[Source material Boundary: Start]

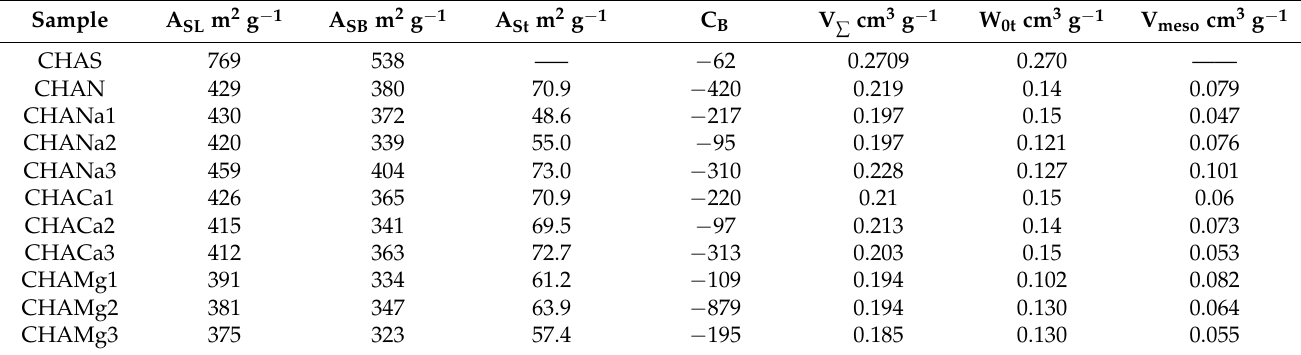
Figure 4. ( A ) N 2 adsorption isotherms at 77 K in CHA zeolites. ( B ) N 2 adsorption isotherms at 77 K in CHA zeolites, logarithmic scale. Table 4. Textural parameters of natural and exchanged chabazite, adsorption of N 2 at 77 K. Sample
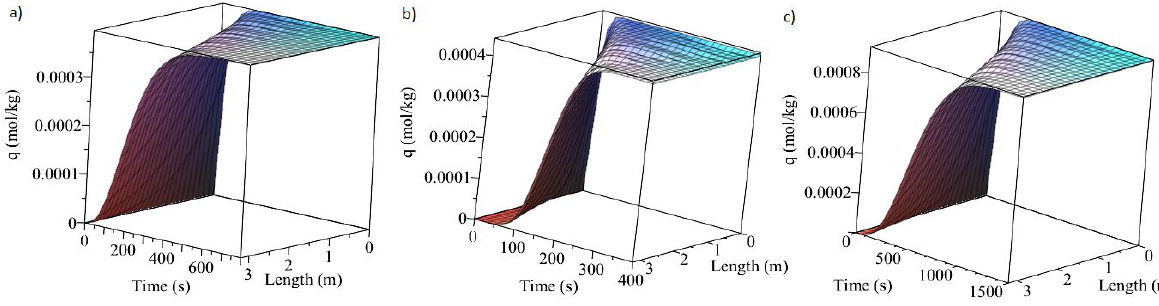
Figure 5. Loading for physisorbents: ( a ) MIL-101, ( b ) MOF-177, and ( c ) MOF-5.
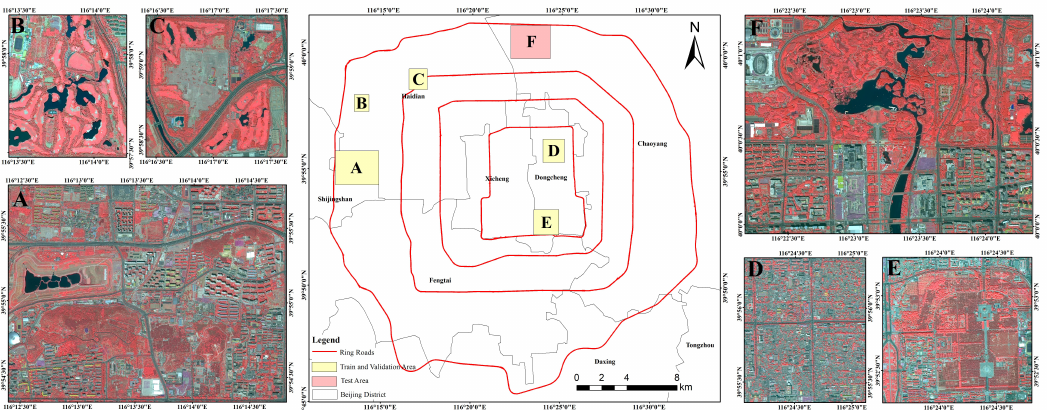
Figure 1. Study Area. Region A is Laoshan urban leisure park. Region B is Xiangshan golf course. Region C is Wanliu golf course. Region D is Zhangzizhong Road residential. Region E is Temple of Heave Park. Region F is Olympic Park. Region A–E are the train and validation data, and Region F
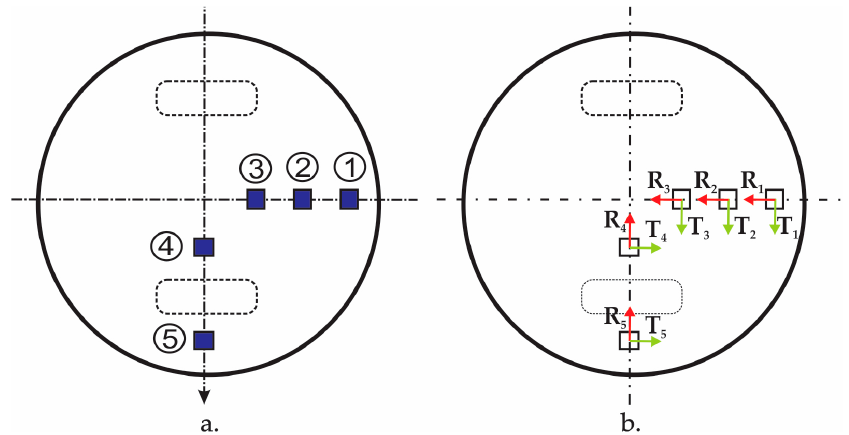
Figure 7. Strain gauges fixed on the bottom of the manhole cover: ( a ) Numbering and positions; ( b ) measuring directions. Table 2. Positions of the strain gauges with respect to the centre of the manhole cover. Number Strain Gage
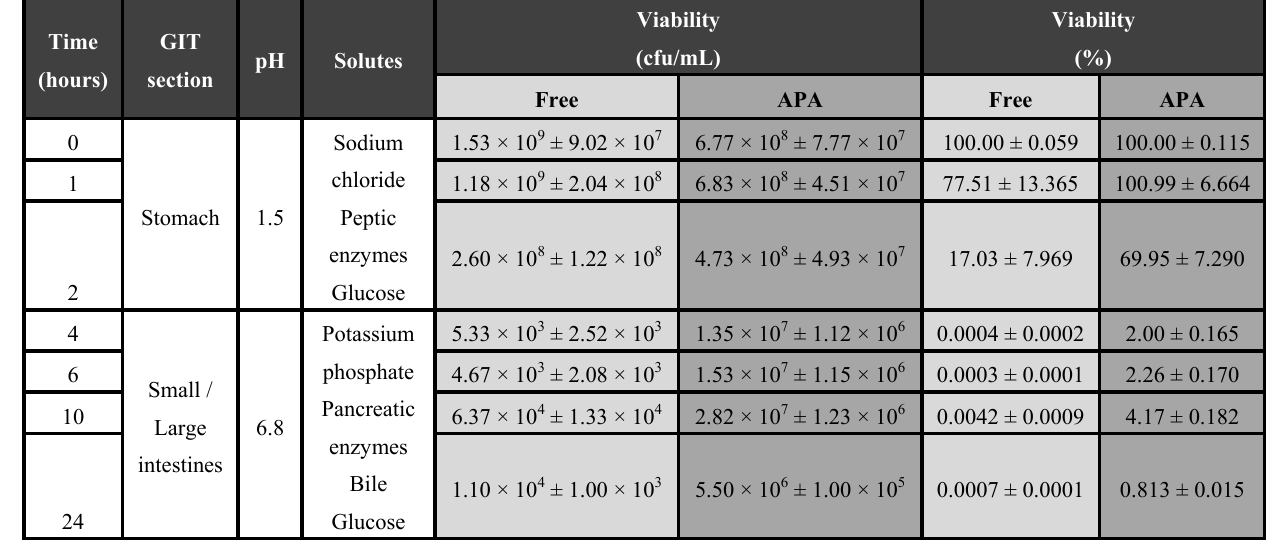
Table 1 . The viability of L. fermentum NCIMB 5221, through the in vitro GI passage and the associated conditions of the gastric and intestinal exposure. Free = free L. fermentum represent the mean of triplicates ± SD. These results demonstrate a significant difference in viability between the free and microencapsulated cells ( p < 0.001; Tukey’s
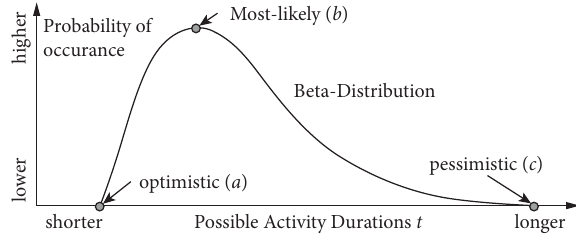
Figure 2: Typical density function of the PERT-beta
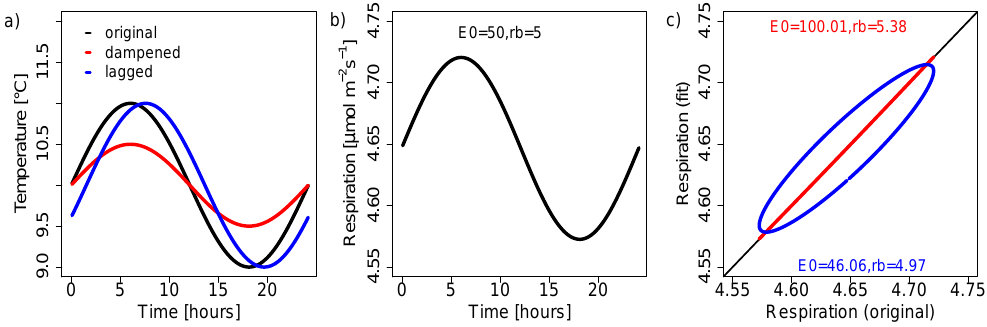
Fig. 1. Illustration of the potential effects of using temperatures that are lagged or dampened on the fit with the respiration model. (a) Artificial temperature time series, (b) respiration model output [µmolCm − 2 s − 1 ] with original (see a ) temperature time series and parameter values used, and (c) model output of (b) versus the respiration model outputs optimised for the model output of (b) using the lagged and dampened time series of (a) and optimised parameter values.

[Source material Boundary: End]

Action item: Your reply should consist solely of the lines above from the line containing "Figure 7. Strain" up to and including the line containing "Figure 2: Typical", reproduced exactly, minus the pictures.

Response for this exercise:
Figure 7. Strain gauges fixed on the bottom of the manhole cover: ( a ) Numbering and positions; ( b ) measuring directions. Table 2. Positions of the strain gauges with respect to the centre of the manhole cover. Number Strain Gage
Table 1 . The viability of L. fermentum NCIMB 5221, through the in vitro GI passage and the associated conditions of the gastric and intestinal exposure. Free = free L. fermentum represent the mean of triplicates ± SD. These results demonstrate a significant difference in viability between the free and microencapsulated cells ( p < 0.001; Tukey’s
Figure 2: Typical density function of the PERT-beta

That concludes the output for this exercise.